**THE TASK**
Would you print every entry below exactly as written, omitting the images?

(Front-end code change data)
* * * * * * * * *

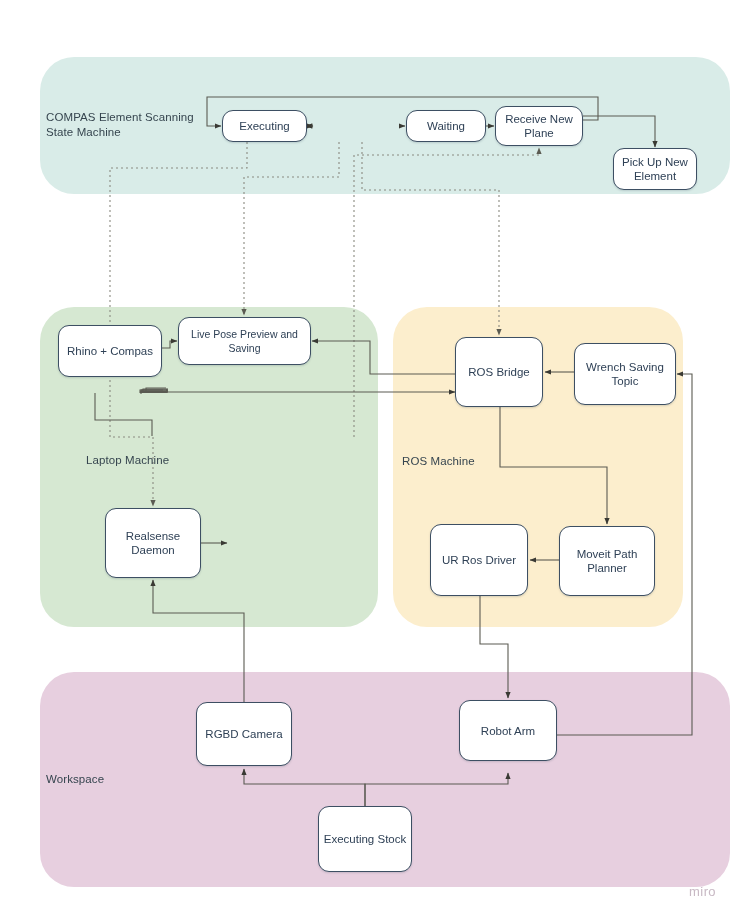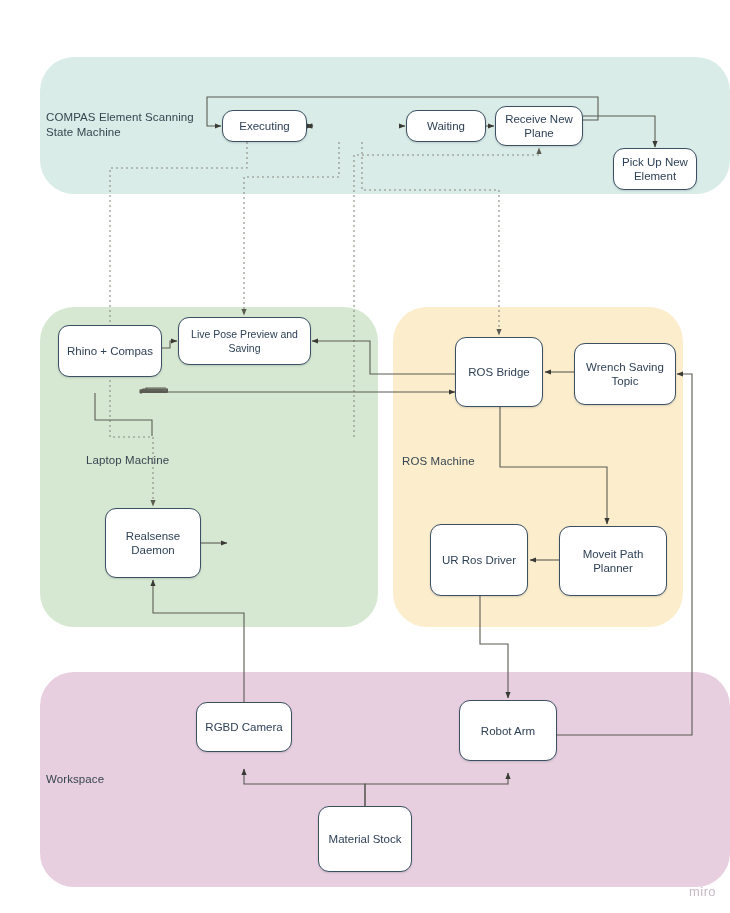--- a/index.html
+++ b/index.html
@@ -188,7 +188,7 @@
   <div class="node" id="node-8" style="left: 574px; top: 343px; width: 102px; height: 62px;">Wrench Saving Topic</div>
   <div class="node" id="node-9" style="left: 105px; top: 508px; width: 96px; height: 70px;">Realsense Daemon</div>
   <div class="node" id="node-11" style="left: 430px; top: 524px; width: 98px; height: 72px;">UR Ros Driver</div>
-  <div class="node" id="node-12" style="left: 559px; top: 526px; width: 108px; height: 70px;">Moveit Path Planner</div>
+  <div class="node" id="node-12" style="left: 559px; top: 526px; width: 96px; height: 70px;">Moveit Path Planner</div>
   <div class="node" id="node-13" style="left: 196px; top: 702px; width: 96px; height: 50px;">RGBD Camera</div>
   <div class="node" id="node-14" style="left: 459px; top: 700px; width: 98px; height: 61px;">Robot Arm</div>
   <div class="node" id="node-15" style="left: 318px; top: 806px; width: 94px; height: 66px;">Material Stock</div>

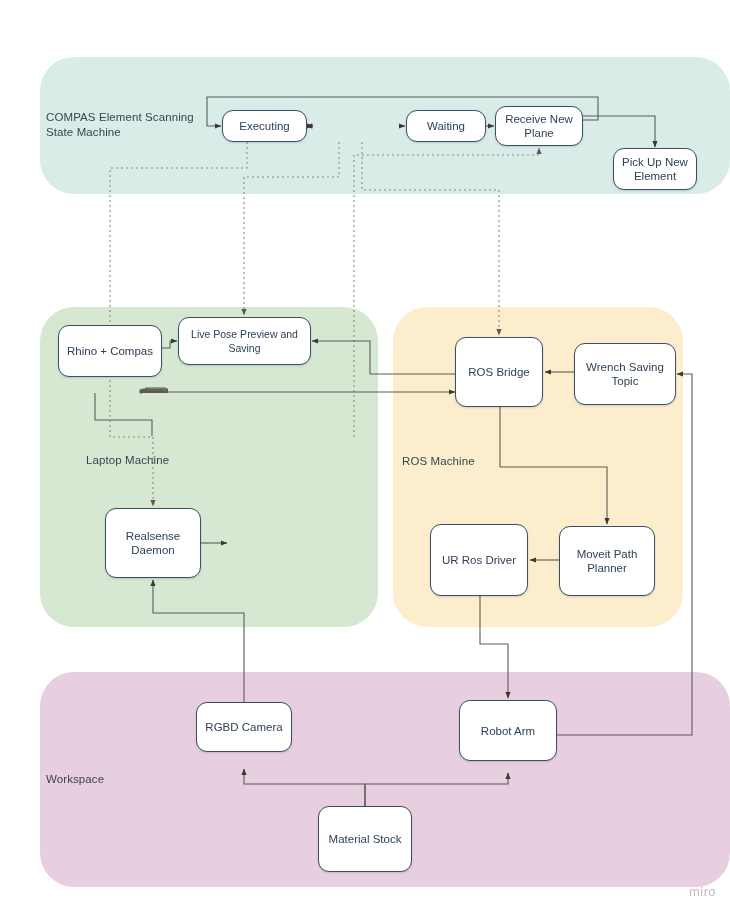--- a/index.html
+++ b/index.html
@@ -189,7 +189,7 @@
   <div class="node" id="node-9" style="left: 105px; top: 508px; width: 96px; height: 70px;">Realsense Daemon</div>
   <div class="node" id="node-11" style="left: 430px; top: 524px; width: 98px; height: 72px;">UR Ros Driver</div>
   <div class="node" id="node-12" style="left: 559px; top: 526px; width: 96px; height: 70px;">Moveit Path Planner</div>
-  <div class="node" id="node-13" style="left: 196px; top: 702px; width: 96px; height: 50px;">RGBD Camera</div>
+  <div class="node" id="node-13" style="left: 196px; top: 702px; width: 96px; height: 64px;">RGBD Camera</div>
   <div class="node" id="node-14" style="left: 459px; top: 700px; width: 98px; height: 61px;">Robot Arm</div>
   <div class="node" id="node-15" style="left: 318px; top: 806px; width: 94px; height: 66px;">Material Stock</div>
 

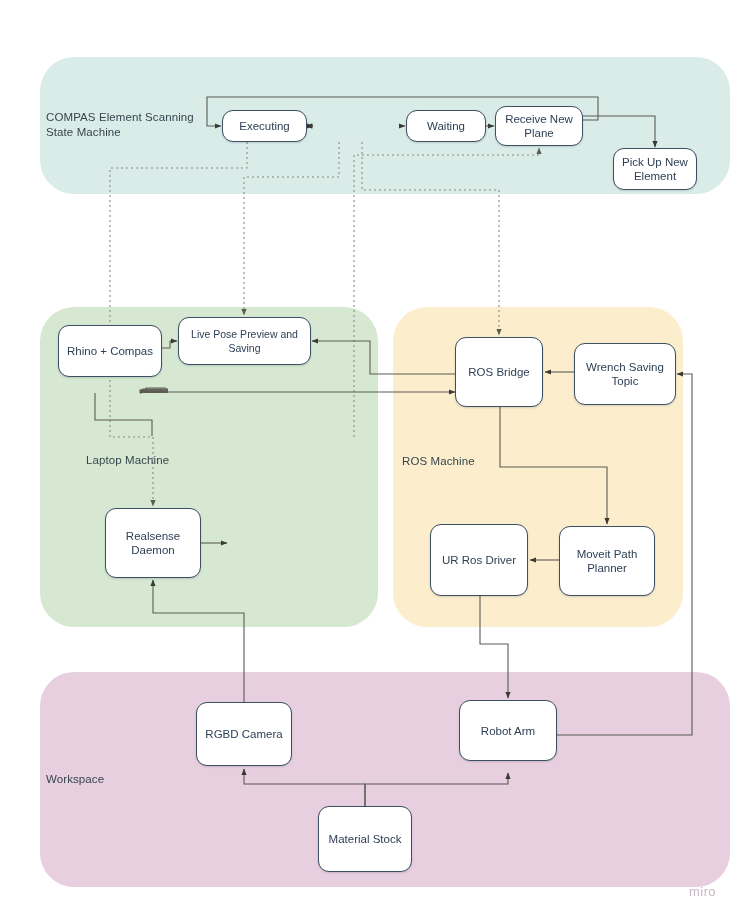--- a/index.html
+++ b/index.html
@@ -191,7 +191,7 @@
   <div class="node" id="node-12" style="left: 559px; top: 526px; width: 96px; height: 70px;">Moveit Path Planner</div>
   <div class="node" id="node-13" style="left: 196px; top: 702px; width: 96px; height: 64px;">RGBD Camera</div>
   <div class="node" id="node-14" style="left: 459px; top: 700px; width: 98px; height: 61px;">Robot Arm</div>
-  <div class="node" id="node-15" style="left: 318px; top: 806px; width: 94px; height: 66px;">Material Stock</div>
+  <div class="node" id="node-15" style="left: 318px; top: 806px; width: 94px; height: 66px;">Executing Stock</div>
 
   <div class="watermark">miro</div>
 </div>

* * * * * * * * *

**RESULT OF THE EXERCISE**
--- a/index.html
+++ b/index.html
@@ -188,7 +188,7 @@
   <div class="node" id="node-8" style="left: 574px; top: 343px; width: 102px; height: 62px;">Wrench Saving Topic</div>
   <div class="node" id="node-9" style="left: 105px; top: 508px; width: 96px; height: 70px;">Realsense Daemon</div>
   <div class="node" id="node-11" style="left: 430px; top: 524px; width: 98px; height: 72px;">UR Ros Driver</div>
-  <div class="node" id="node-12" style="left: 559px; top: 526px; width: 108px; height: 70px;">Moveit Path Planner</div>
+  <div class="node" id="node-12" style="left: 559px; top: 526px; width: 96px; height: 70px;">Moveit Path Planner</div>
   <div class="node" id="node-13" style="left: 196px; top: 702px; width: 96px; height: 50px;">RGBD Camera</div>
   <div class="node" id="node-14" style="left: 459px; top: 700px; width: 98px; height: 61px;">Robot Arm</div>
   <div class="node" id="node-15" style="left: 318px; top: 806px; width: 94px; height: 66px;">Material Stock</div>

--- a/index.html
+++ b/index.html
@@ -189,7 +189,7 @@
   <div class="node" id="node-9" style="left: 105px; top: 508px; width: 96px; height: 70px;">Realsense Daemon</div>
   <div class="node" id="node-11" style="left: 430px; top: 524px; width: 98px; height: 72px;">UR Ros Driver</div>
   <div class="node" id="node-12" style="left: 559px; top: 526px; width: 96px; height: 70px;">Moveit Path Planner</div>
-  <div class="node" id="node-13" style="left: 196px; top: 702px; width: 96px; height: 50px;">RGBD Camera</div>
+  <div class="node" id="node-13" style="left: 196px; top: 702px; width: 96px; height: 64px;">RGBD Camera</div>
   <div class="node" id="node-14" style="left: 459px; top: 700px; width: 98px; height: 61px;">Robot Arm</div>
   <div class="node" id="node-15" style="left: 318px; top: 806px; width: 94px; height: 66px;">Material Stock</div>
 

--- a/index.html
+++ b/index.html
@@ -191,7 +191,7 @@
   <div class="node" id="node-12" style="left: 559px; top: 526px; width: 96px; height: 70px;">Moveit Path Planner</div>
   <div class="node" id="node-13" style="left: 196px; top: 702px; width: 96px; height: 64px;">RGBD Camera</div>
   <div class="node" id="node-14" style="left: 459px; top: 700px; width: 98px; height: 61px;">Robot Arm</div>
-  <div class="node" id="node-15" style="left: 318px; top: 806px; width: 94px; height: 66px;">Material Stock</div>
+  <div class="node" id="node-15" style="left: 318px; top: 806px; width: 94px; height: 66px;">Executing Stock</div>
 
   <div class="watermark">miro</div>
 </div>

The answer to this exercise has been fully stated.